= Problem details =
Copy the data precisely, keeping every character.
** Opening Records for this task block **
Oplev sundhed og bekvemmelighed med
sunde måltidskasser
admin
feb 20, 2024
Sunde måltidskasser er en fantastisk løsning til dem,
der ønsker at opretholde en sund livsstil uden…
** Closing Records for this task block **
= Response for this exercise =
Oplev sundhed og bekvemmelighed med
sunde måltidskasser
admin
feb 20, 2024
Sunde måltidskasser er en fantastisk løsning til dem,
der ønsker at opretholde en sund livsstil uden…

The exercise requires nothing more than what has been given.